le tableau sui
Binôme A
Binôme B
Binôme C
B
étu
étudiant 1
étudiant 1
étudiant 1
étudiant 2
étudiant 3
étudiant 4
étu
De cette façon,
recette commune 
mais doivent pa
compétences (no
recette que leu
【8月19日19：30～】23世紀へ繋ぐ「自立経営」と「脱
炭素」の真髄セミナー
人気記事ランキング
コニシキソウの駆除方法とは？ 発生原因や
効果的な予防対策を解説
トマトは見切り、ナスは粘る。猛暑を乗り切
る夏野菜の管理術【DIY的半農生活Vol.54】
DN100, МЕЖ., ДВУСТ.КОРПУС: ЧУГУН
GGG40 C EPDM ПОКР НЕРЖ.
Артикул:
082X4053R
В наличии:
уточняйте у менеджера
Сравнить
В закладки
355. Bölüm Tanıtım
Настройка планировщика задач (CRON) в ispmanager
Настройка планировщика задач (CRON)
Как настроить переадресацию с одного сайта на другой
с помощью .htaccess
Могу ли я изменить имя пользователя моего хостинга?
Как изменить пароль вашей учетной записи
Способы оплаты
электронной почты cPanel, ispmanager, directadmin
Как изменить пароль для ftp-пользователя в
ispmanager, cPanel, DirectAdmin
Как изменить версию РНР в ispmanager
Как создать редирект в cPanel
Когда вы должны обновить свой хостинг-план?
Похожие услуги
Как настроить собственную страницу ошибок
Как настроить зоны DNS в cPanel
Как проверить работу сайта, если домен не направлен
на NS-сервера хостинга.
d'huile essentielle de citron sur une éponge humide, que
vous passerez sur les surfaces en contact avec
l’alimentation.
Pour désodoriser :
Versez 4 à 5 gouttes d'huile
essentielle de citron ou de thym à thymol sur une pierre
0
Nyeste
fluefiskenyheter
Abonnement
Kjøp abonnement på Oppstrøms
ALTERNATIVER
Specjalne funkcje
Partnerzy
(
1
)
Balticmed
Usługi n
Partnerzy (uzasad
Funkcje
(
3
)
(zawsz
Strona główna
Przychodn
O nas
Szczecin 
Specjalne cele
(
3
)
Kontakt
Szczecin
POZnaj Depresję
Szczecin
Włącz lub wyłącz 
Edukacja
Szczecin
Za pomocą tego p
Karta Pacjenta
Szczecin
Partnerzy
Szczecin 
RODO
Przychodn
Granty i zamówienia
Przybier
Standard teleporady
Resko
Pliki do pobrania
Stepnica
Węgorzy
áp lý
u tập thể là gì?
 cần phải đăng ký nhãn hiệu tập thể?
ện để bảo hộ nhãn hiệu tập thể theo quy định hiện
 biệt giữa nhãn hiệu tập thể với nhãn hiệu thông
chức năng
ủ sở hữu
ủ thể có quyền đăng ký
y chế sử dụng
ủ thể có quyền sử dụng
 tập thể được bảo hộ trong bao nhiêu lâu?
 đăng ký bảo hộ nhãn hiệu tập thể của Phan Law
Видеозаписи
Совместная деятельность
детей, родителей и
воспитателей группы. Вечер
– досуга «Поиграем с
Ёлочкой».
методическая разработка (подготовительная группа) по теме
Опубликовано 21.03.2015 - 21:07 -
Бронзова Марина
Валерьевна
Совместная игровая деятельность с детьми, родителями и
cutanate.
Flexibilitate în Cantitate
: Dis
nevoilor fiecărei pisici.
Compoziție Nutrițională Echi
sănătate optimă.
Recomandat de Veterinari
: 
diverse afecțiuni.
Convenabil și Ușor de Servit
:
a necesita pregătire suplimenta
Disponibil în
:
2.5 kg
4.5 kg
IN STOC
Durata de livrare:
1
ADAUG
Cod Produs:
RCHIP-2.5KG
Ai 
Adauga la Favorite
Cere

• GOAL OF THE EXERCISE:
Reproduce the text of every item above, line for line and character for character.

• ANSWER TO THIS PROBLEM:
le tableau sui
Binôme A
Binôme B
Binôme C
B
étu
étudiant 1
étudiant 1
étudiant 1
étudiant 2
étudiant 3
étudiant 4
étu
De cette façon,
recette commune 
mais doivent pa
compétences (no
recette que leu
【8月19日19：30～】23世紀へ繋ぐ「自立経営」と「脱
炭素」の真髄セミナー
人気記事ランキング
コニシキソウの駆除方法とは？ 発生原因や
効果的な予防対策を解説
トマトは見切り、ナスは粘る。猛暑を乗り切
る夏野菜の管理術【DIY的半農生活Vol.54】
DN100, МЕЖ., ДВУСТ.КОРПУС: ЧУГУН
GGG40 C EPDM ПОКР НЕРЖ.
Артикул:
082X4053R
В наличии:
уточняйте у менеджера
Сравнить
В закладки
355. Bölüm Tanıtım
Настройка планировщика задач (CRON) в ispmanager
Настройка планировщика задач (CRON)
Как настроить переадресацию с одного сайта на другой
с помощью .htaccess
Могу ли я изменить имя пользователя моего хостинга?
Как изменить пароль вашей учетной записи
Способы оплаты
электронной почты cPanel, ispmanager, directadmin
Как изменить пароль для ftp-пользователя в
ispmanager, cPanel, DirectAdmin
Как изменить версию РНР в ispmanager
Как создать редирект в cPanel
Когда вы должны обновить свой хостинг-план?
Похожие услуги
Как настроить собственную страницу ошибок
Как настроить зоны DNS в cPanel
Как проверить работу сайта, если домен не направлен
на NS-сервера хостинга.
d'huile essentielle de citron sur une éponge humide, que
vous passerez sur les surfaces en contact avec
l’alimentation.
Pour désodoriser :
Versez 4 à 5 gouttes d'huile
essentielle de citron ou de thym à thymol sur une pierre
0
Nyeste
fluefiskenyheter
Abonnement
Kjøp abonnement på Oppstrøms
ALTERNATIVER
Specjalne funkcje
Partnerzy
(
1
)
Balticmed
Usługi n
Partnerzy (uzasad
Funkcje
(
3
)
(zawsz
Strona główna
Przychodn
O nas
Szczecin 
Specjalne cele
(
3
)
Kontakt
Szczecin
POZnaj Depresję
Szczecin
Włącz lub wyłącz 
Edukacja
Szczecin
Za pomocą tego p
Karta Pacjenta
Szczecin
Partnerzy
Szczecin 
RODO
Przychodn
Granty i zamówienia
Przybier
Standard teleporady
Resko
Pliki do pobrania
Stepnica
Węgorzy
áp lý
u tập thể là gì?
 cần phải đăng ký nhãn hiệu tập thể?
ện để bảo hộ nhãn hiệu tập thể theo quy định hiện
 biệt giữa nhãn hiệu tập thể với nhãn hiệu thông
chức năng
ủ sở hữu
ủ thể có quyền đăng ký
y chế sử dụng
ủ thể có quyền sử dụng
 tập thể được bảo hộ trong bao nhiêu lâu?
 đăng ký bảo hộ nhãn hiệu tập thể của Phan Law
Видеозаписи
Совместная деятельность
детей, родителей и
воспитателей группы. Вечер
– досуга «Поиграем с
Ёлочкой».
методическая разработка (подготовительная группа) по теме
Опубликовано 21.03.2015 - 21:07 -
Бронзова Марина
Валерьевна
Совместная игровая деятельность с детьми, родителями и
cutanate.
Flexibilitate în Cantitate
: Dis
nevoilor fiecărei pisici.
Compoziție Nutrițională Echi
sănătate optimă.
Recomandat de Veterinari
: 
diverse afecțiuni.
Convenabil și Ușor de Servit
:
a necesita pregătire suplimenta
Disponibil în
:
2.5 kg
4.5 kg
IN STOC
Durata de livrare:
1
ADAUG
Cod Produs:
RCHIP-2.5KG
Ai 
Adauga la Favorite
Cere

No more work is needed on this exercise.